◆ **Exercise**
Print exactly the lines that run from the first line of the material to the line containing "Når du bruger", both ends included, and skip the pictures.

◆ **Supplied data**
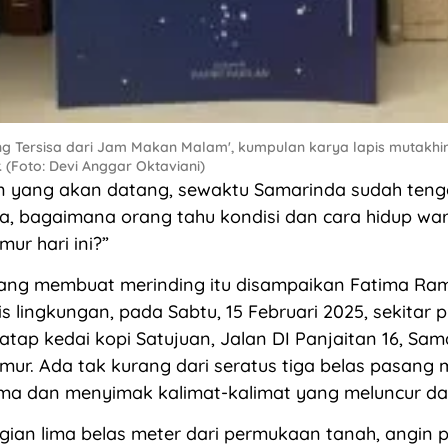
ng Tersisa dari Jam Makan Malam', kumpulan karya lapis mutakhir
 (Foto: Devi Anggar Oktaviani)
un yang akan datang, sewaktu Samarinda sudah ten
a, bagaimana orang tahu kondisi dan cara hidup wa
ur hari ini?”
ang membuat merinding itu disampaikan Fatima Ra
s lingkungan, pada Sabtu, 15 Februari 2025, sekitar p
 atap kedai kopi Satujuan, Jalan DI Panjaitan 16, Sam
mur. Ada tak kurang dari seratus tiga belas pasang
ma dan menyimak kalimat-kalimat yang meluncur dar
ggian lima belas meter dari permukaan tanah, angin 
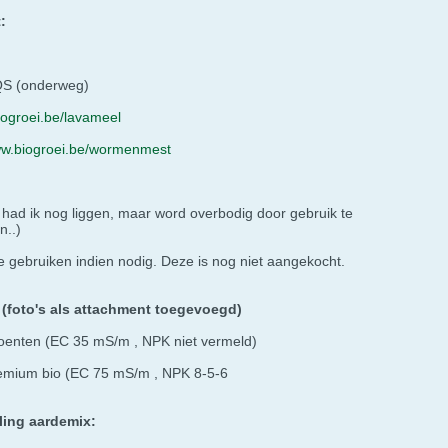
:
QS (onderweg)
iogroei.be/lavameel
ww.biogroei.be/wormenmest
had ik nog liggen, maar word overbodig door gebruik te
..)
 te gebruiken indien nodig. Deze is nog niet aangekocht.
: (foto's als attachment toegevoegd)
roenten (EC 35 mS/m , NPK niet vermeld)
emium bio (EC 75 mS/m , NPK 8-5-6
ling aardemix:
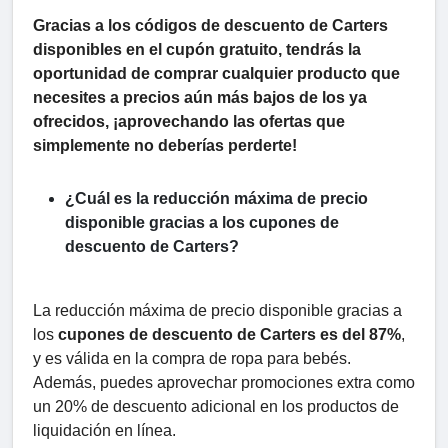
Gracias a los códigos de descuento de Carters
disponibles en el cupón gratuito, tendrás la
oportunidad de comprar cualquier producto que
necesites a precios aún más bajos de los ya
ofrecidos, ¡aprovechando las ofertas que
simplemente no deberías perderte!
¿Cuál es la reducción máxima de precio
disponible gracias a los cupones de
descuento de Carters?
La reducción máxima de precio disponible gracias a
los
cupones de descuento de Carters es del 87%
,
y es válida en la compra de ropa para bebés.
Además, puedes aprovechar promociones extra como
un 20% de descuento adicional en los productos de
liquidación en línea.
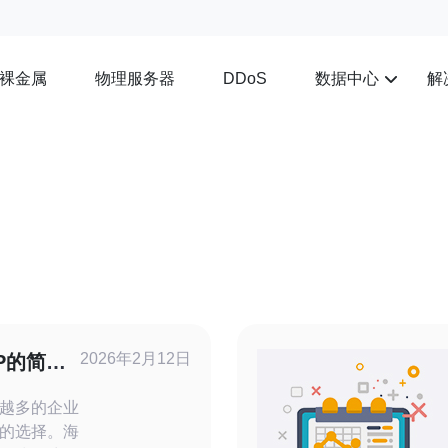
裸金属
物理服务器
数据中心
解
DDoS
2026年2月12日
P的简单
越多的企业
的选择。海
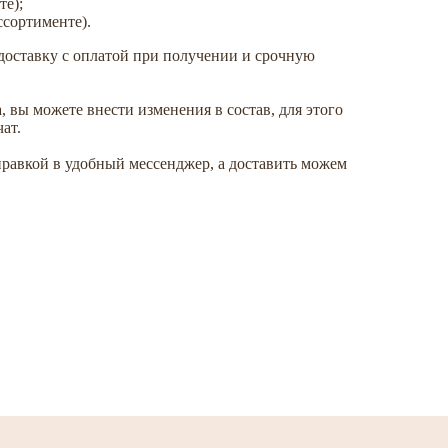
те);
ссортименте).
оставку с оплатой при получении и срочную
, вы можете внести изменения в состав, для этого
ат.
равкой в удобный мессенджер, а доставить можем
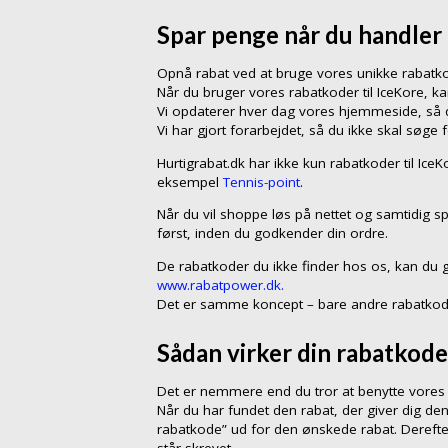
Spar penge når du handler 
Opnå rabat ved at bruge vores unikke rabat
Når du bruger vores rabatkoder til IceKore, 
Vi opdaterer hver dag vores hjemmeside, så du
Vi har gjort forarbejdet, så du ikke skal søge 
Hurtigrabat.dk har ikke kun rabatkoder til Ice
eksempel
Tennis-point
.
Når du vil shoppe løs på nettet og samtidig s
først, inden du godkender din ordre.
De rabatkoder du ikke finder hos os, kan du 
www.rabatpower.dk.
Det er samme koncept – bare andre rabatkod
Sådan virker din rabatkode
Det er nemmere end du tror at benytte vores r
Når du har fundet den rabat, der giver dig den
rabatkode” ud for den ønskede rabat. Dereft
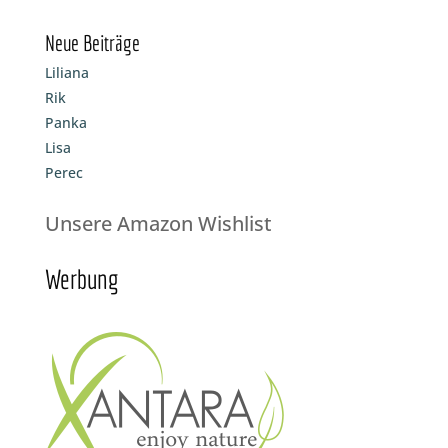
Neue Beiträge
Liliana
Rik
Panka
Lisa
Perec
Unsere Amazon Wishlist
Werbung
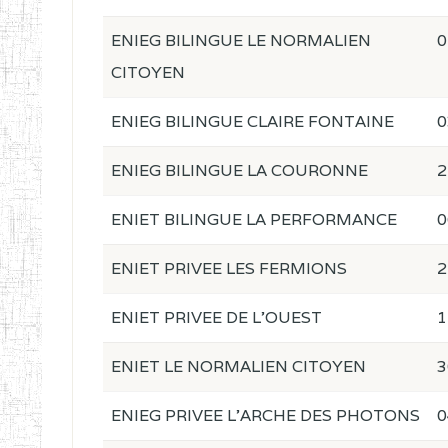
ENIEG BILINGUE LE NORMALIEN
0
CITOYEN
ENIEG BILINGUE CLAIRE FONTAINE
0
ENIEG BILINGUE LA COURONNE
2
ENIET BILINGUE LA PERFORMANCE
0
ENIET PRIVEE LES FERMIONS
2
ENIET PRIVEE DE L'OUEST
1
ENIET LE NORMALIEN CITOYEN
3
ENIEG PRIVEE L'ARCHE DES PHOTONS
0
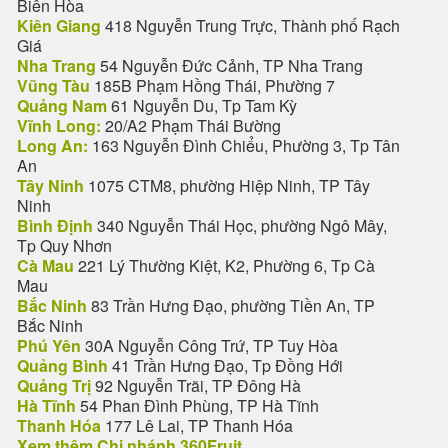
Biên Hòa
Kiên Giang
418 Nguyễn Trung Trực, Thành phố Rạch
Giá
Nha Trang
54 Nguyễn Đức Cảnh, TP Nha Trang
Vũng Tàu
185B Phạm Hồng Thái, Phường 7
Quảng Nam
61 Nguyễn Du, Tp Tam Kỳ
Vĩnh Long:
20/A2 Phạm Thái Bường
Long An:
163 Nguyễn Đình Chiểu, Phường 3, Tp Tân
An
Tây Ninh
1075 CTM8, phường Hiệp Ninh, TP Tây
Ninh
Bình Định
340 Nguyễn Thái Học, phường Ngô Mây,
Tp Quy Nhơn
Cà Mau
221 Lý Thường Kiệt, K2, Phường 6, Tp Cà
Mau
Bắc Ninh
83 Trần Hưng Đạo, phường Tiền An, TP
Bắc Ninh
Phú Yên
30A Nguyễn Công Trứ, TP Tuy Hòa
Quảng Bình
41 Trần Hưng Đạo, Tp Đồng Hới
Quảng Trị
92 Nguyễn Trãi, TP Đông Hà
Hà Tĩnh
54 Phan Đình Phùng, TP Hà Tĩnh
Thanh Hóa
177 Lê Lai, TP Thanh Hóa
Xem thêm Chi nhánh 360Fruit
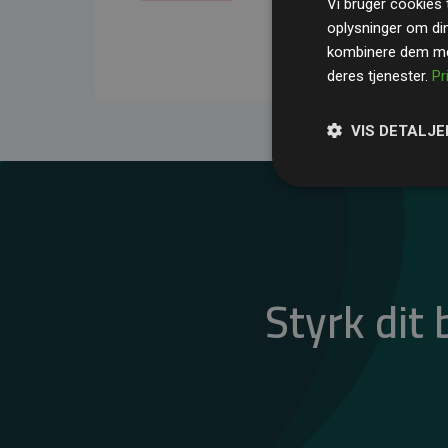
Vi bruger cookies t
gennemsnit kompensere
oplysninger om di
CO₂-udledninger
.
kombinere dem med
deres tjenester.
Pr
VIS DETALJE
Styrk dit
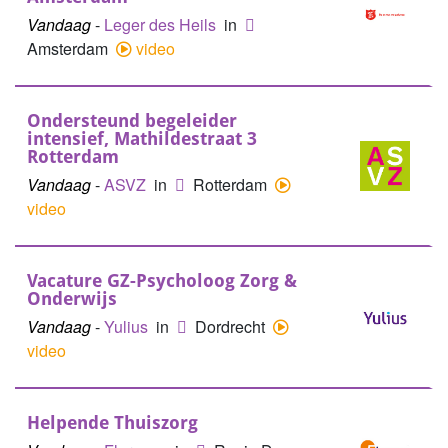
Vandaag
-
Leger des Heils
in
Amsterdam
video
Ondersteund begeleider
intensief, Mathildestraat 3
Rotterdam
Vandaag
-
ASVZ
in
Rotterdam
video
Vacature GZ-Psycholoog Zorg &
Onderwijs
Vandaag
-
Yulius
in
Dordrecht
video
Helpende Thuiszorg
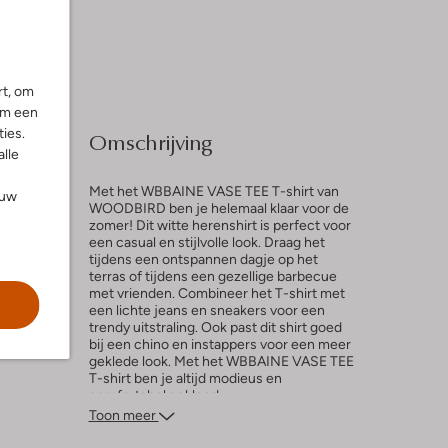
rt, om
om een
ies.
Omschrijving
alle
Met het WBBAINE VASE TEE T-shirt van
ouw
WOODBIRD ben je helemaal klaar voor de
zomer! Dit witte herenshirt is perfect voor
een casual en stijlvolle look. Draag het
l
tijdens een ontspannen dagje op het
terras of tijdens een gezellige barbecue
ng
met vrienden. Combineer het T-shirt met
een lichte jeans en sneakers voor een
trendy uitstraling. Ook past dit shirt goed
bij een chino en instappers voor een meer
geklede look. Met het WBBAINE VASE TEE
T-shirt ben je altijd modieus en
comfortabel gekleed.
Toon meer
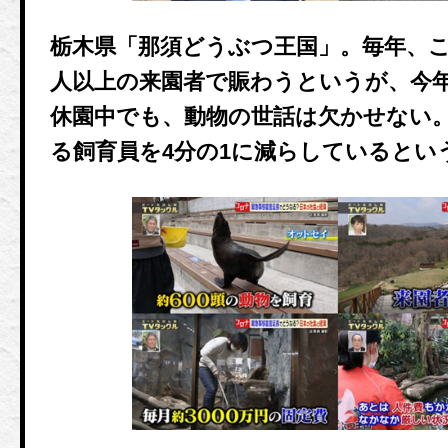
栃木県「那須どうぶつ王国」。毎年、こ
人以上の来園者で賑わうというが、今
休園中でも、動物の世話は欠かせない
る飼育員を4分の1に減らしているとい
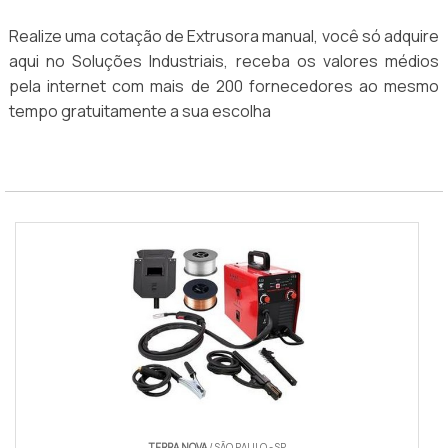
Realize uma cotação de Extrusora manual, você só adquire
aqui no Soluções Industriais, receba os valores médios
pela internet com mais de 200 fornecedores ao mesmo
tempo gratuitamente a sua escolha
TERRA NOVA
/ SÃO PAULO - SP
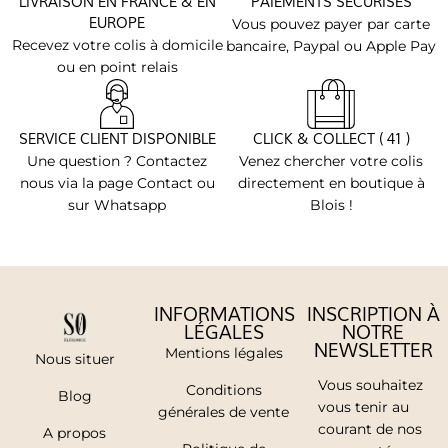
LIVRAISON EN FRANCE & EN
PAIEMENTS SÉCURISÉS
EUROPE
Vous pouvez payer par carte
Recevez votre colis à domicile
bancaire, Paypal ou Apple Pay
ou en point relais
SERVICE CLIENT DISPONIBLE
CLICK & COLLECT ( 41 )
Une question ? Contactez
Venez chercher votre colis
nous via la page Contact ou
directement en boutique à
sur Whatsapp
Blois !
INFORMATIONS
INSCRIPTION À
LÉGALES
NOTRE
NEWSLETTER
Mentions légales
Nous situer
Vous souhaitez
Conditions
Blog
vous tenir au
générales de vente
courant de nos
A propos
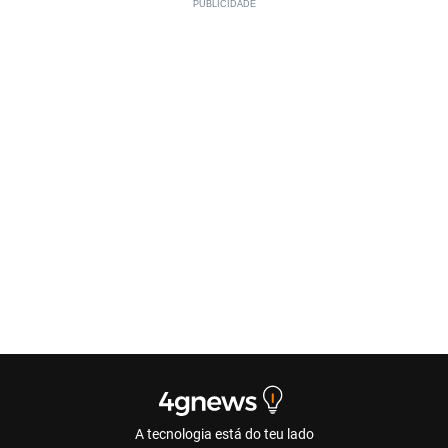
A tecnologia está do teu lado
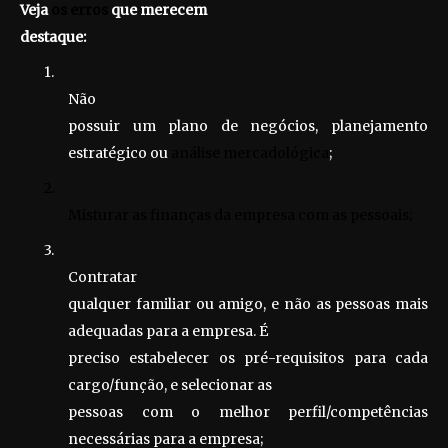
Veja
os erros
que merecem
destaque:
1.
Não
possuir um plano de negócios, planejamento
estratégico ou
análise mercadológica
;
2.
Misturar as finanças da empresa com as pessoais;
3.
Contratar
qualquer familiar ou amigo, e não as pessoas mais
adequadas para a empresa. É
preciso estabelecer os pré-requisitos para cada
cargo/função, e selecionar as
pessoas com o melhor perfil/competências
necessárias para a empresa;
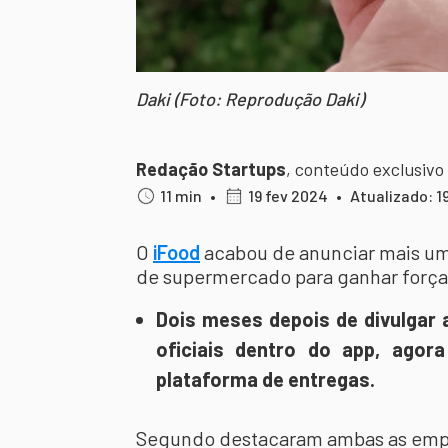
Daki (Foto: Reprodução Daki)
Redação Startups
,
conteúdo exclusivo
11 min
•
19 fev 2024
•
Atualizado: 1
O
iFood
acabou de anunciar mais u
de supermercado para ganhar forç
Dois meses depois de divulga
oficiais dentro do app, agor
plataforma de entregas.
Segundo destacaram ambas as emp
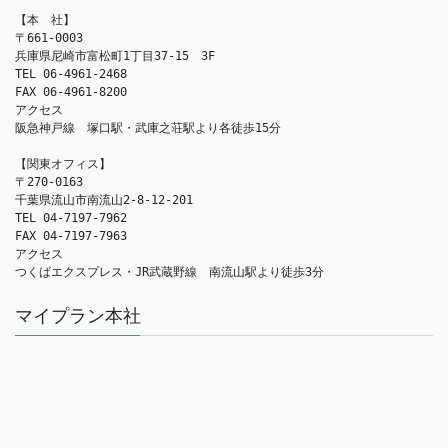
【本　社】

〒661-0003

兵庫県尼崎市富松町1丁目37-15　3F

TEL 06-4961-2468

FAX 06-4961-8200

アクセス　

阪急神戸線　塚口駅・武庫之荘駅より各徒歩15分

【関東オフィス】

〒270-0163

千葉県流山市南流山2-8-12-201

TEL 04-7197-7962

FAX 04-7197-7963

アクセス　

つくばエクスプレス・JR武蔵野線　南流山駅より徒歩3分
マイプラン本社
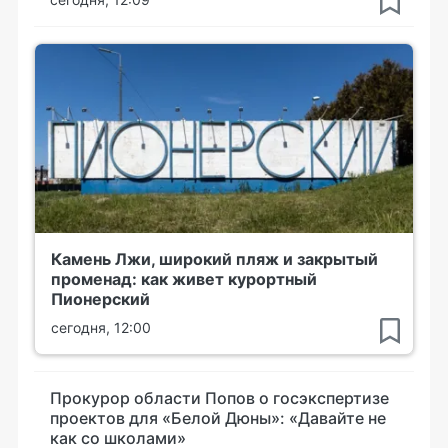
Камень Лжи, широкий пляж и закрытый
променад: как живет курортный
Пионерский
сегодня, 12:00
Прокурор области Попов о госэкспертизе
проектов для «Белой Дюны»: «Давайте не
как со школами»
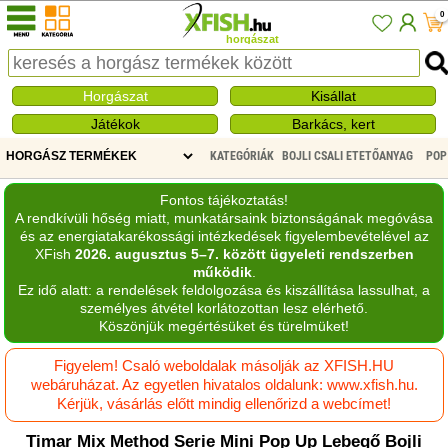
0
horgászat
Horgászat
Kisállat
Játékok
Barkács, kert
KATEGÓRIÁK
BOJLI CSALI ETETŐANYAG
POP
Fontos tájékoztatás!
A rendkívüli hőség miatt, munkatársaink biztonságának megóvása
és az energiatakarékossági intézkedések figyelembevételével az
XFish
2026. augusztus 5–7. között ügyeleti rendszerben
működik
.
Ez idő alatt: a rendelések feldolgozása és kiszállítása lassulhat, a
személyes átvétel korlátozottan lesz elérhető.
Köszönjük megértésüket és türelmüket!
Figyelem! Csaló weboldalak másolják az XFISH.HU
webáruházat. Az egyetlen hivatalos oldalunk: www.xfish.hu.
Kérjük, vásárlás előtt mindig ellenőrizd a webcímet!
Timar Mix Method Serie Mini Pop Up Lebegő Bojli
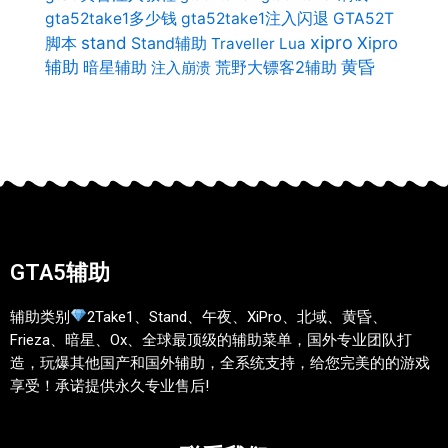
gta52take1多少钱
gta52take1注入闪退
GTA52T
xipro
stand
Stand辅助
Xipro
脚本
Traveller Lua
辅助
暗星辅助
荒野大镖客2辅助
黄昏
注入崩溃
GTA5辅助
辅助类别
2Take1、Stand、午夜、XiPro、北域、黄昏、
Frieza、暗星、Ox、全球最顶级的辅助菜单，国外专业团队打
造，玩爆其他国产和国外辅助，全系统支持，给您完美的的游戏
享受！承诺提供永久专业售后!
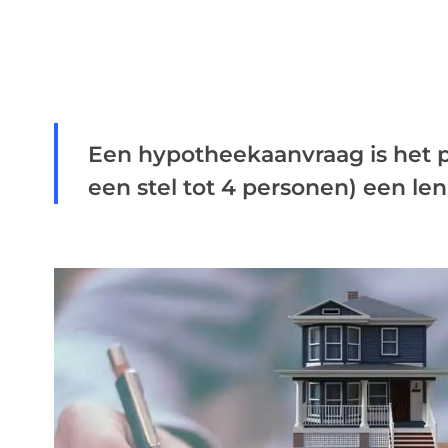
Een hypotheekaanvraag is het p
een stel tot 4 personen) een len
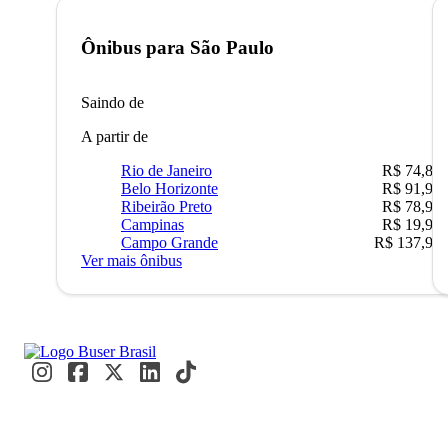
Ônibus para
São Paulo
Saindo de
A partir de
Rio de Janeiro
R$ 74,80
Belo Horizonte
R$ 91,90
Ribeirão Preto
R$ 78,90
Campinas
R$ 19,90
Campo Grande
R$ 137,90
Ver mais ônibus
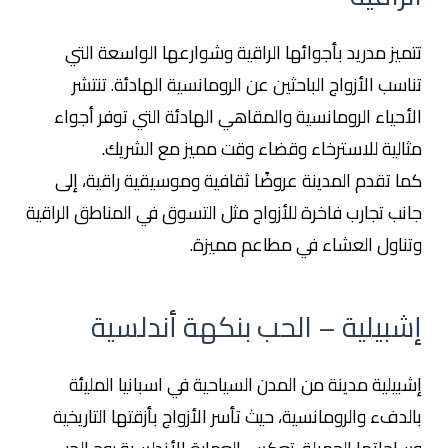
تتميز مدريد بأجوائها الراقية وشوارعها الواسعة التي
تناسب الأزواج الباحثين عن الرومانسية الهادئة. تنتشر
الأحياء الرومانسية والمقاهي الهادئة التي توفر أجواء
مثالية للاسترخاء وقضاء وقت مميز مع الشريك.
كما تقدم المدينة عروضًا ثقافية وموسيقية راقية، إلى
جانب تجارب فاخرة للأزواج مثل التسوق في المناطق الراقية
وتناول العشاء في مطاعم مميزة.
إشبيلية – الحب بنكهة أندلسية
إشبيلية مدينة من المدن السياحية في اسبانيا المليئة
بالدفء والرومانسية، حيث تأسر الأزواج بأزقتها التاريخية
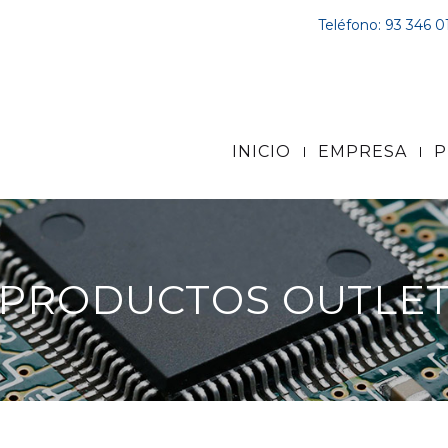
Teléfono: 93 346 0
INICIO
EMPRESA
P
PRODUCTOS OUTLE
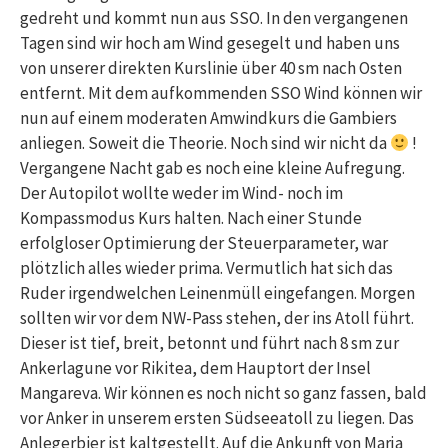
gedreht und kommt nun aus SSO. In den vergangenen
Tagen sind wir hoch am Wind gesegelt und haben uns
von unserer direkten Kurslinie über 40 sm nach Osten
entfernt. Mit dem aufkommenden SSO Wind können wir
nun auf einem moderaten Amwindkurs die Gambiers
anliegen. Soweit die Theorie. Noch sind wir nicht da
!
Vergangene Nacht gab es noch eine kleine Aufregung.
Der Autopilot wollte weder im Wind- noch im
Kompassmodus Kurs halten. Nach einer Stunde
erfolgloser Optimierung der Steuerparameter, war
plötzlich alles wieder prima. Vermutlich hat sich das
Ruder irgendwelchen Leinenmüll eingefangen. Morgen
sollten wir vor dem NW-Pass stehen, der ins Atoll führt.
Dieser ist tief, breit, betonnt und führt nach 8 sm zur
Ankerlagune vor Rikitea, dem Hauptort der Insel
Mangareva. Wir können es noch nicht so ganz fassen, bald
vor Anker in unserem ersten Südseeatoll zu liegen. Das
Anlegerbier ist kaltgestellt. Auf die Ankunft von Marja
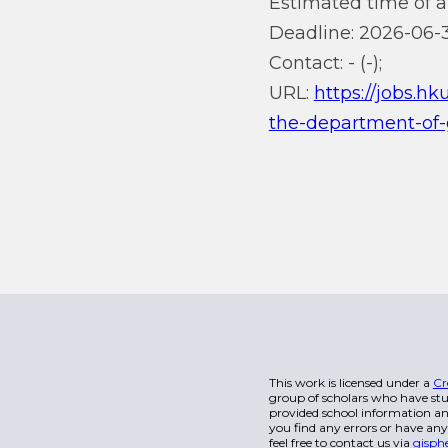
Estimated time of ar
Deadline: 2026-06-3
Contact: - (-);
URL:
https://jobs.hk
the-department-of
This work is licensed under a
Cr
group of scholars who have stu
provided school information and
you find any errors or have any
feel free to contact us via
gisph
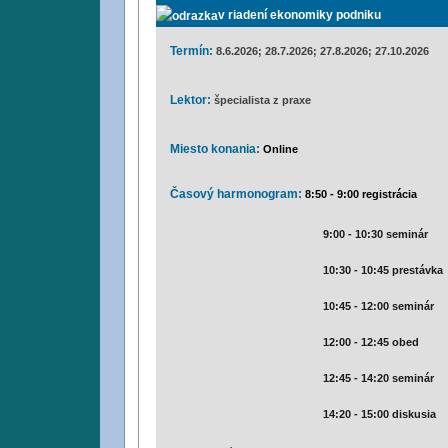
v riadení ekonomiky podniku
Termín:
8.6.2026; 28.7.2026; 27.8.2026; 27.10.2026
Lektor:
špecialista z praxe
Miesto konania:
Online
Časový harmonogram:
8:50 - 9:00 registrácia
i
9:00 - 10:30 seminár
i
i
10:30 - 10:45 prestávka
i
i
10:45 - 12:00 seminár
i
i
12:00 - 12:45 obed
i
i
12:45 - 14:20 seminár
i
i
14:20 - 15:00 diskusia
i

◆ **Answer to the problem**
ng Tersisa dari Jam Makan Malam', kumpulan karya lapis mutakhir
 (Foto: Devi Anggar Oktaviani)
un yang akan datang, sewaktu Samarinda sudah ten
a, bagaimana orang tahu kondisi dan cara hidup wa
ur hari ini?”
ang membuat merinding itu disampaikan Fatima Ra
s lingkungan, pada Sabtu, 15 Februari 2025, sekitar p
 atap kedai kopi Satujuan, Jalan DI Panjaitan 16, Sam
mur. Ada tak kurang dari seratus tiga belas pasang
ma dan menyimak kalimat-kalimat yang meluncur dar
ggian lima belas meter dari permukaan tanah, angin 
:
QS (onderweg)
iogroei.be/lavameel
ww.biogroei.be/wormenmest
had ik nog liggen, maar word overbodig door gebruik te
..)
 te gebruiken indien nodig. Deze is nog niet aangekocht.
: (foto's als attachment toegevoegd)
roenten (EC 35 mS/m , NPK niet vermeld)
emium bio (EC 75 mS/m , NPK 8-5-6
ling aardemix:
Gracias a los códigos de descuento de Carters
disponibles en el cupón gratuito, tendrás la
oportunidad de comprar cualquier producto que
necesites a precios aún más bajos de los ya
ofrecidos, ¡aprovechando las ofertas que
simplemente no deberías perderte!
¿Cuál es la reducción máxima de precio
disponible gracias a los cupones de
descuento de Carters?
La reducción máxima de precio disponible gracias a
los
cupones de descuento de Carters es del 87%
,
y es válida en la compra de ropa para bebés.
Además, puedes aprovechar promociones extra como
un 20% de descuento adicional en los productos de
liquidación en línea.
裸金属
物理服务器
数据中心
解
DDoS
2026年2月12日
P的简单
越多的企业
的选择。海
те);
ссортименте).
оставку с оплатой при получении и срочную
, вы можете внести изменения в состав, для этого
ат.
равкой в удобный мессенджер, а доставить можем
Spar penge når du handler 
Opnå rabat ved at bruge vores unikke rabat
Når du bruger vores rabatkoder til IceKore, 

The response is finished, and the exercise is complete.